PIMS- UAlberta Statistics Colloquium: Peter Binev
Topic
Learning a Function and Optimal Recovery
Speakers
Details
We consider the problem of learning an unknown function f from given data about f. The learning problem is to give an approximation fˆ to f that predicts the values of f away from the data. There are numerous settings for this learning problem depending on: (i) the model class assumption, i.e., what additional information we have about f; (ii) how we measure the accuracy of how well fˆ predicts f; (iii) what is known about the data and data sites; (iv) whether and how the data observations are polluted by noise. In the presence of a model class assumption, we use the notion of Chebyshev radius of a set to give a mathematical description of the optimal performance possible, i.e., the smallest possible error of recovery.
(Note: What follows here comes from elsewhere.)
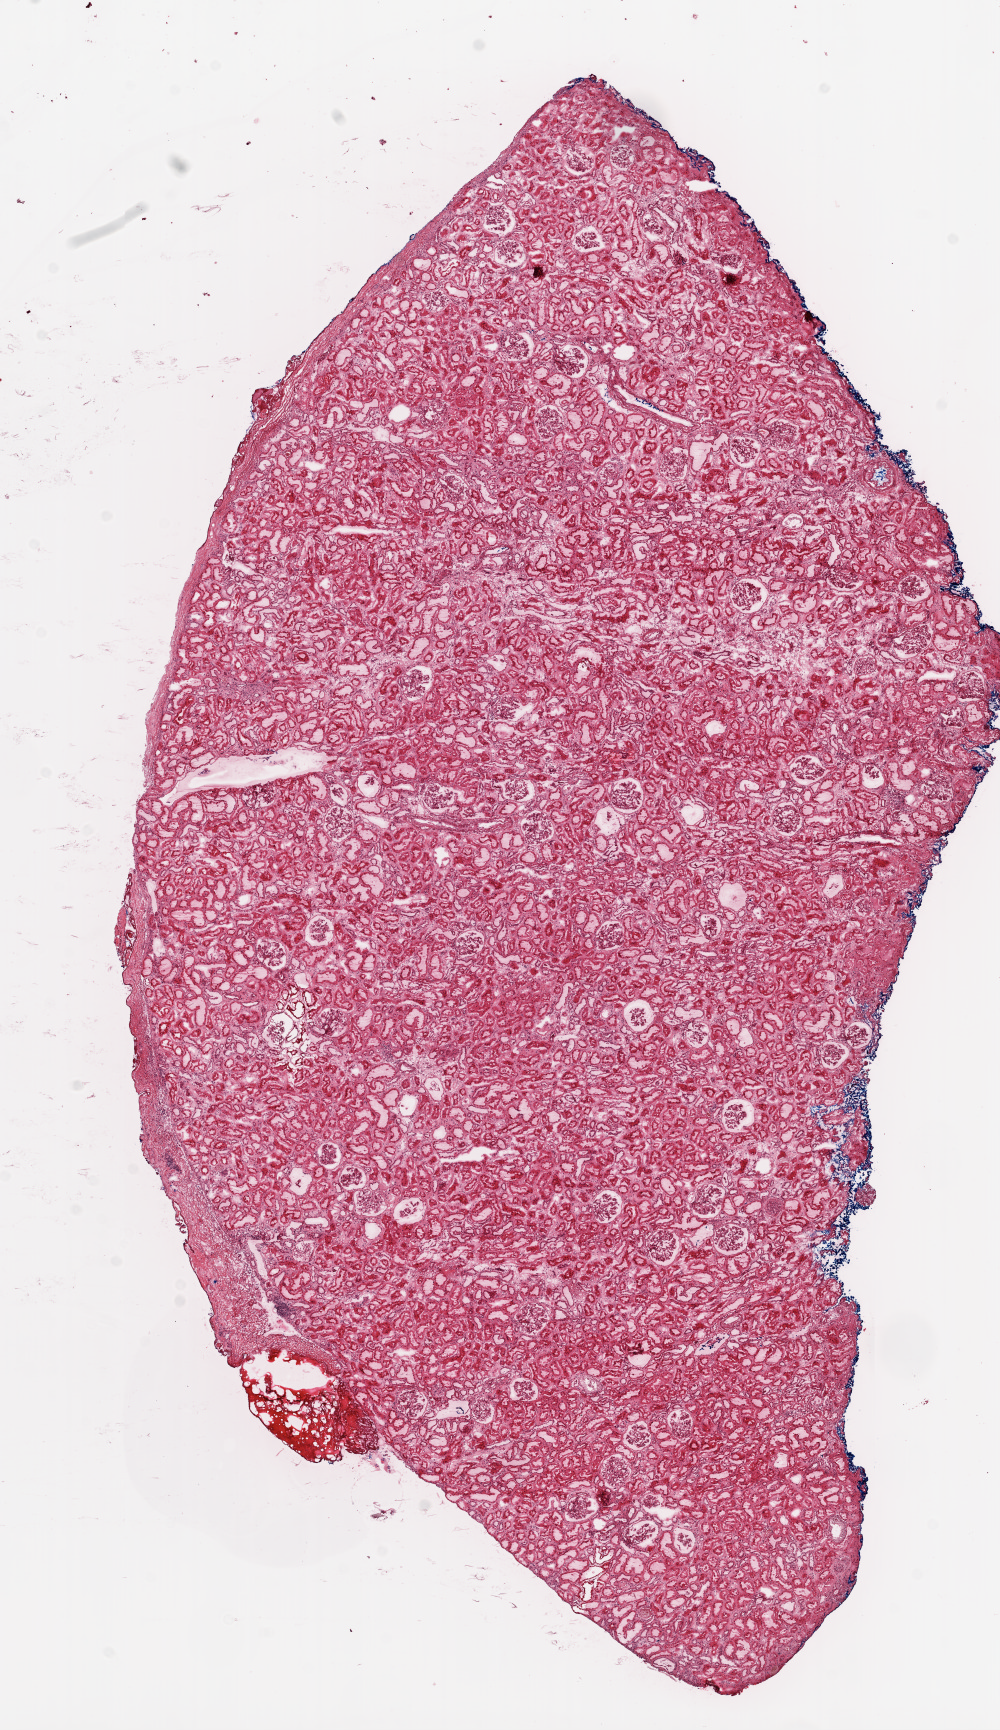
H&E whole-slide image — low-resolution overview of the scanned area, about 8.0 x 13.9 mm (acquisition: 20x scan); frozen section from the top of the tissue portion; kidney, solid tissue normal (non-tumour tissue) sample. Patient: female, age at initial diagnosis 55 years.
* this section: solid tissue normal (non-tumour) sample from the same patient
* patient diagnosis: Clear cell adenocarcinoma, NOS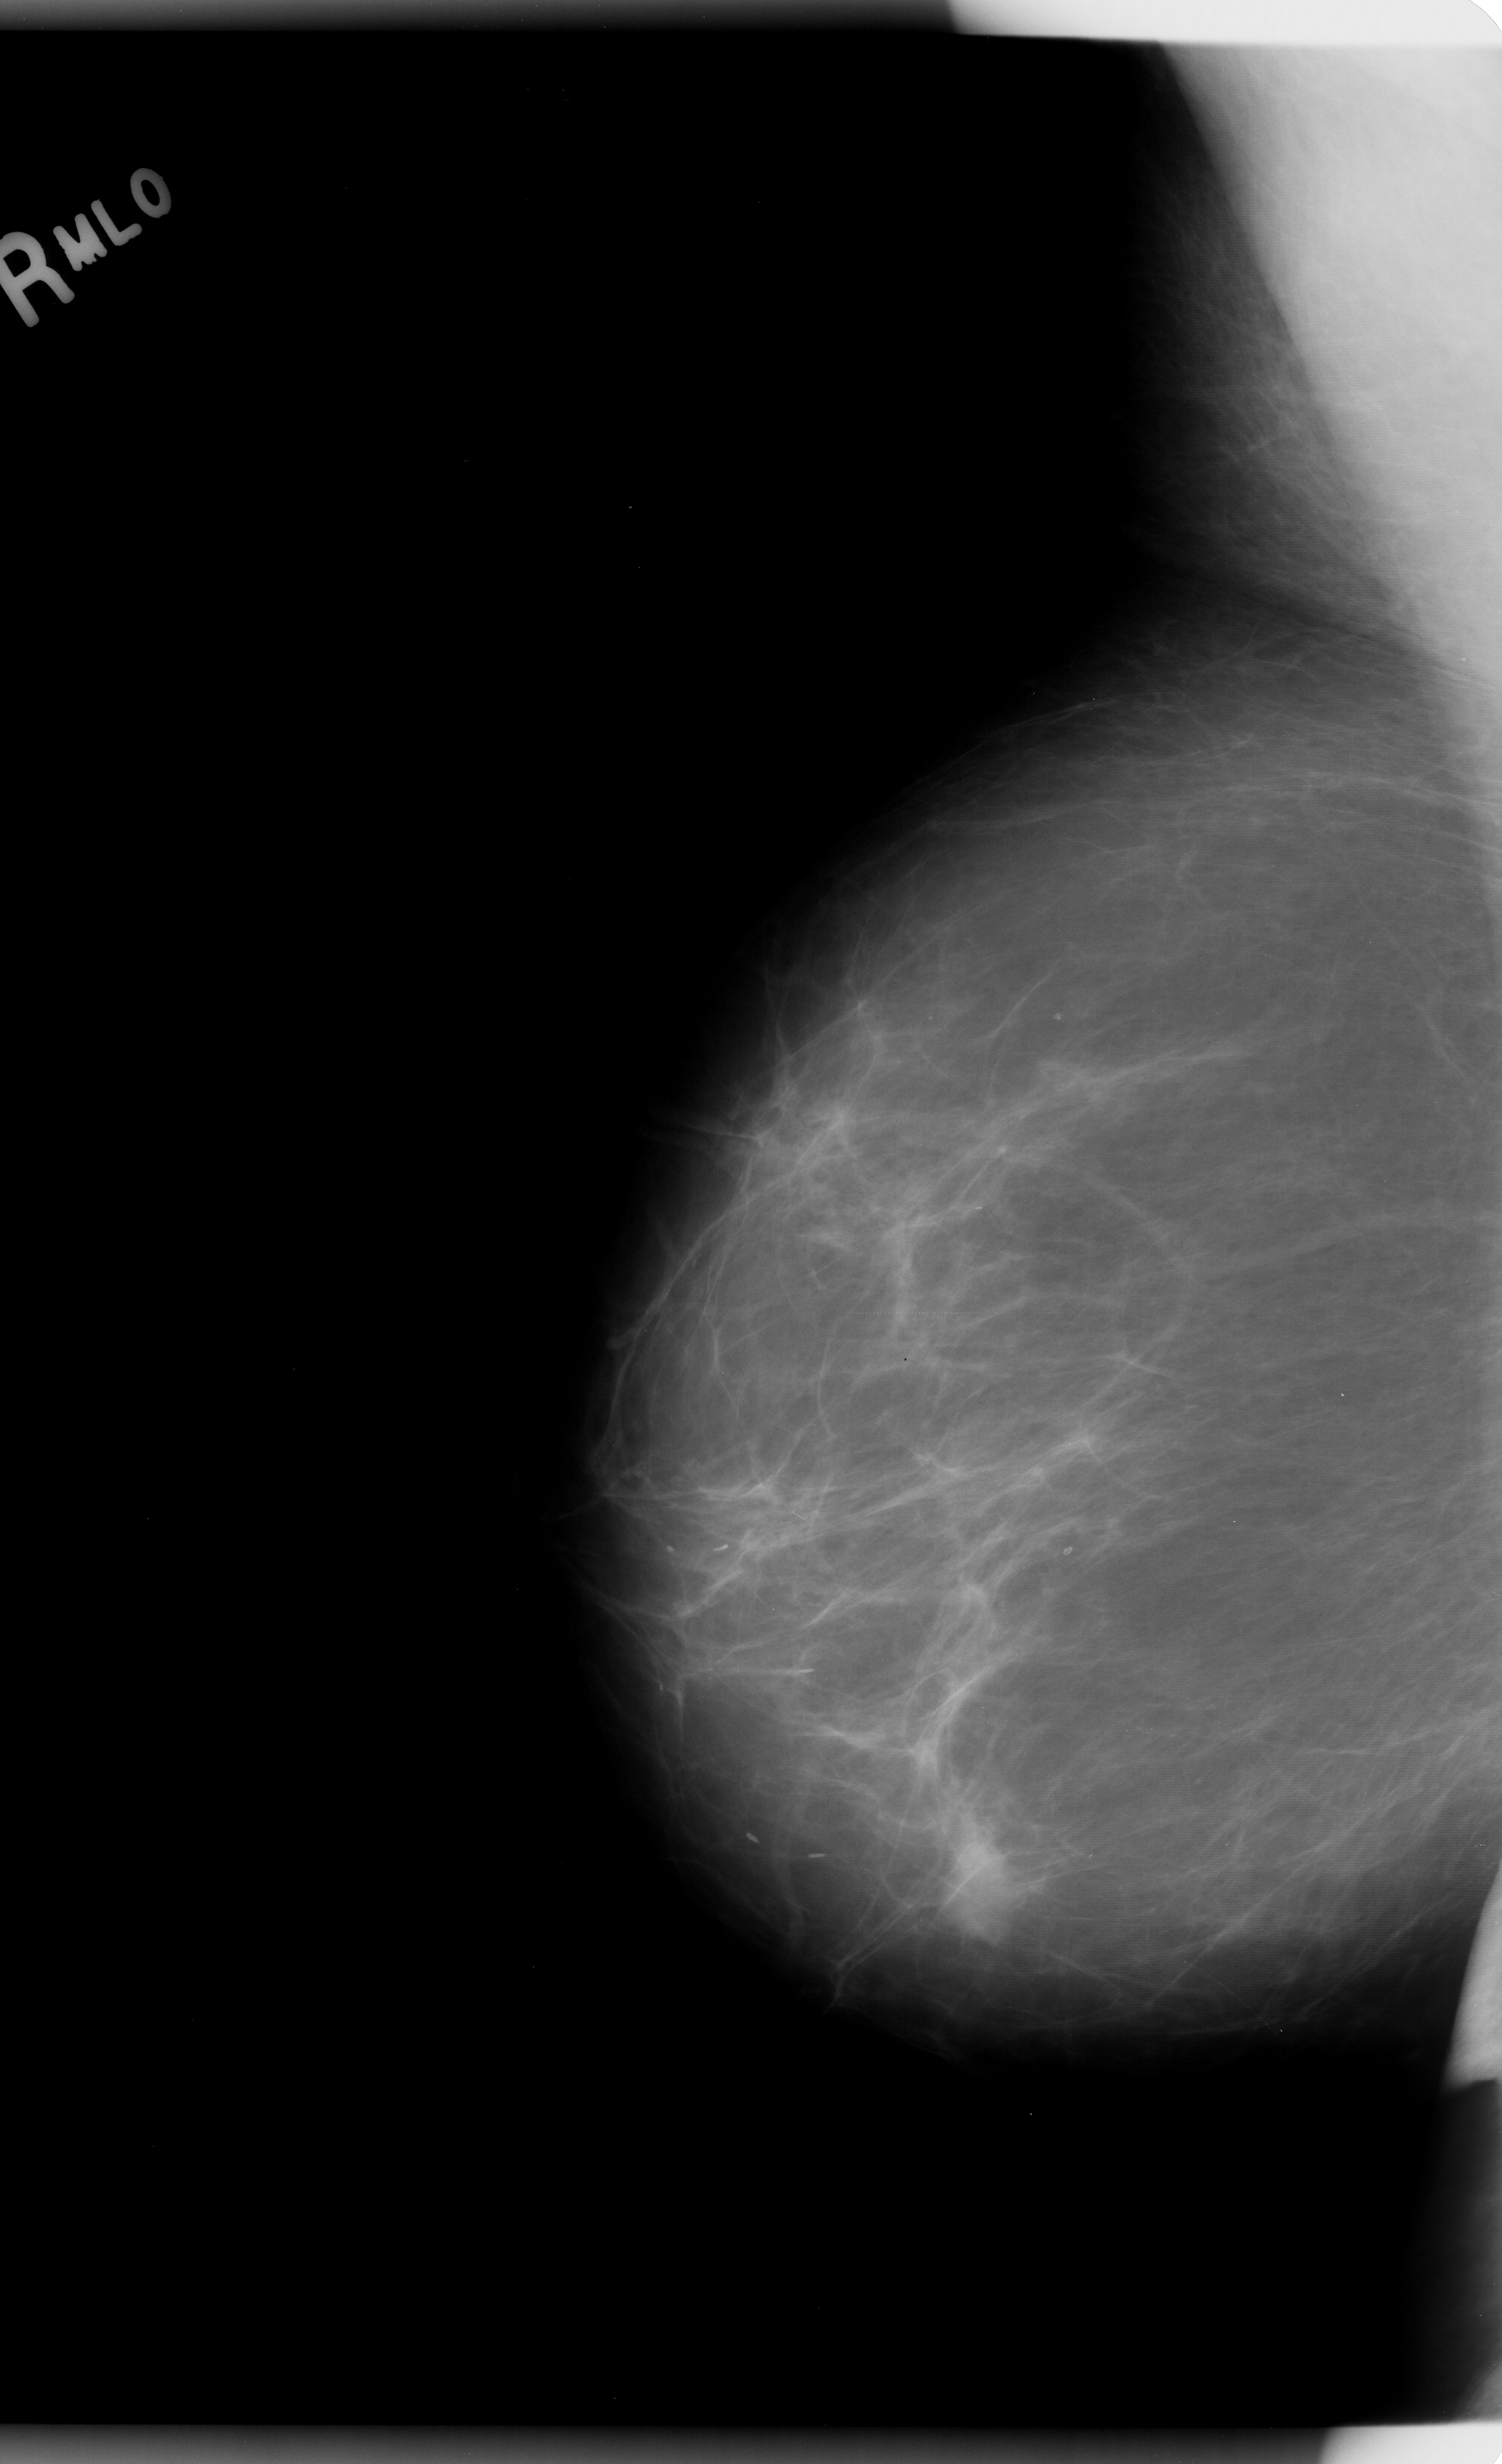
Digitized screen-film mammogram; right breast; mediolateral oblique (MLO) view; breast composition: almost entirely fatty (BI-RADS density category 1 of 4).
Mass, shape oval, margins microlobulated; BI-RADS assessment category 5; pathology (as recorded): malignant.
Under standard model class assumptions, we show that a near-optimal fˆ can be found by solving a certain discrete over-parameterized optimization problem with a penalty term. Here, near-optimal means that the error is bounded by a fixed-constant times the optimal error. This explains the advantage of over-parameterization which is commonly used in modern machine learning. The main results of this work prove that over-parameterized learning with an appropriate loss function gives a near-optimal approximation fˆ of the function f from which the data is collected. Quantitative bounds are given for how much over-parameterization needs to be employed and how the penalization needs to be scaled in order to guarantee a near-optimal recovery of f. An extension of these results to the case where the data is polluted by additive deterministic noise is also given. This is collaborative research with Andrea Bonito, Ronald DeVore, and Guergana Petrova from Texas A&M. It was supported in part by NSF grant DMS 2038080.